Mr Birch said New Zealand is a far bigger trader than most other countries - 22% of our GDP comes from exports - and we had far more direct trade exposure to Asia. Up until last year 40% of our exports went to Asia.

"As a result, the Asian Crisis hit us much earlier. Already we have lost a full year's growth with the negative quarters in March and June.

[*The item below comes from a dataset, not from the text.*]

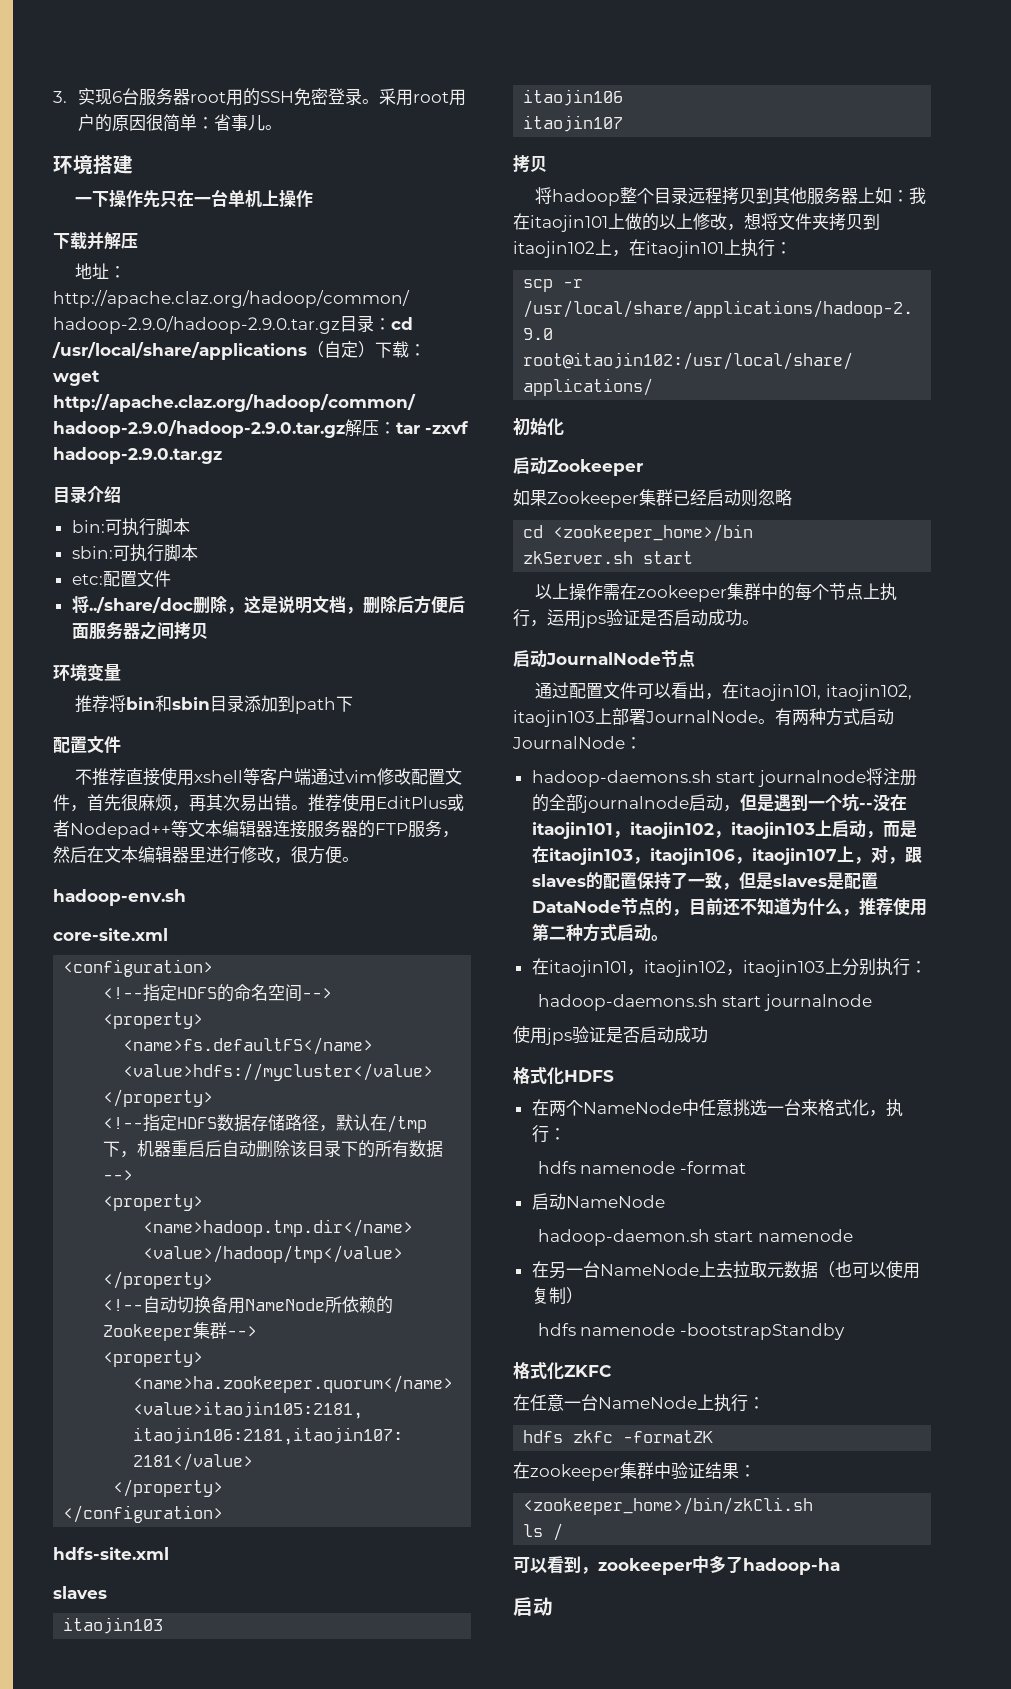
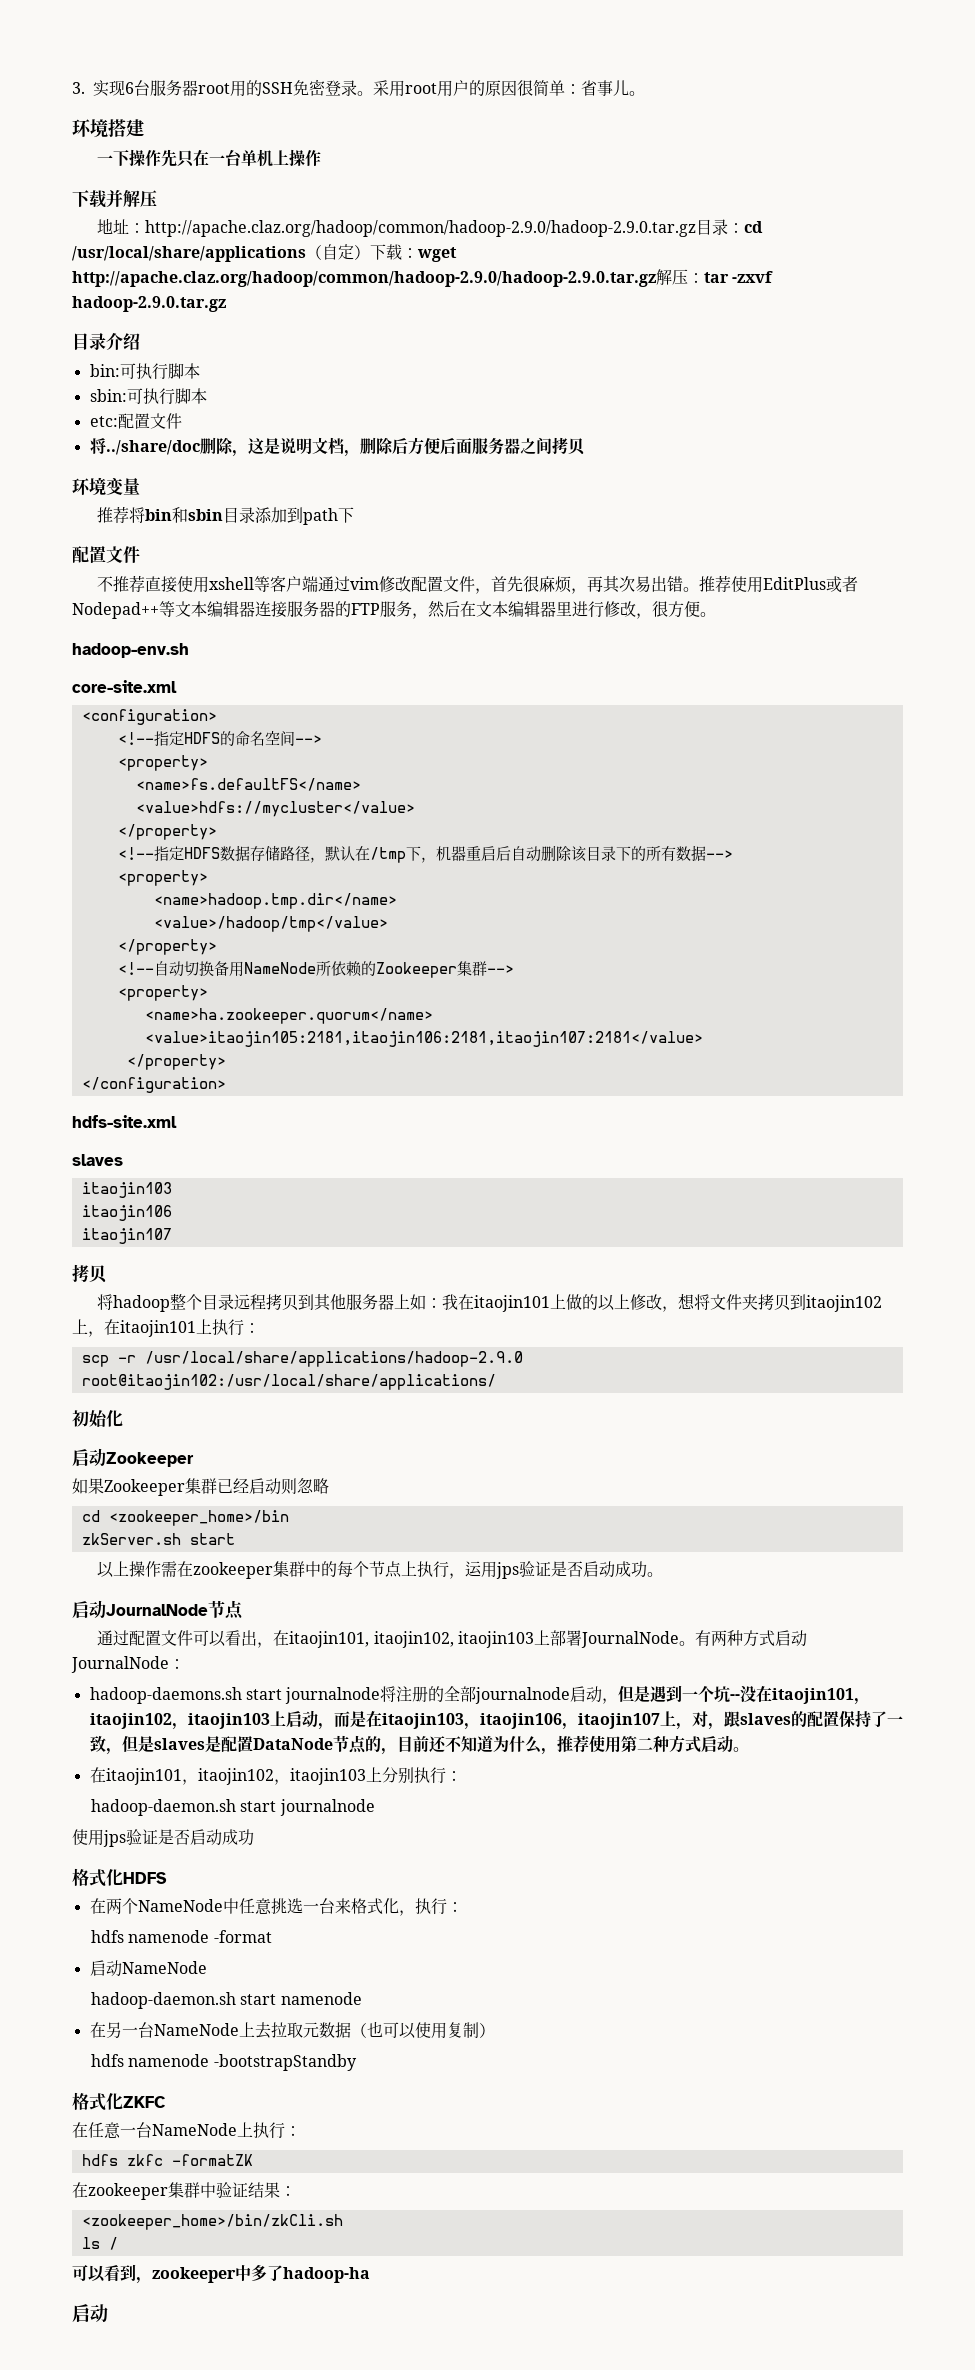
[537,994,718,1011] hadoop-daemons.sh -> [91,1799,237,1816] hadoop-daemon.sh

Our fiscal buffer, the Budget surpluses, have also disappeared.

"However, New Zealand's open economy means we are adjusting very well to the largest economic shock for decades.

"We have not had the shocks of sudden currency devaluation, sharemarket and business collapse, rapidly escalating unemployment, and high inflation that we've had in the past or that have hit countries like Korea and Thailand.

"If the Government was trying to manage the exchange rate, that is exactly what would have happened.

"Imagine where we would be if we hadn't reformed our economy and got rid of our net foreign currency Government held debt.

"The international view is that our economy is now highly competitive and we can weather the storm in good shape short of a substantial collapse in the world economy.

"The market-led lowering of our exchange rate and interest rates over the past 12 months is one of the key factors that will drive a return to economic growth."

Mr Birch said the fall in floating mortgage interest rates to 6.95% from 11.25% this year was worth $127.76 a fortnight or $3,321.76 a year on a $100,000 mortgage.

"Obviously, this is an important gain for families, and cheaper capital is a real plus for businesses. "But with the uncertain world outlook, to avoid plunging into debt or raising tax rates, we need to continue to promote prudent fiscal policies to rebuild the buffer of surpluses.

"And we need consistent economic policies to further increase our international competitiveness. "This will drive higher growth in our economy and deliver more jobs and improved incomes for New Zealanders.

"The Labour Party's endless announcements of more spending is exactly the wrong signal for New Zealand today and will push interest rates back up and increase the borrowing pressure on the government."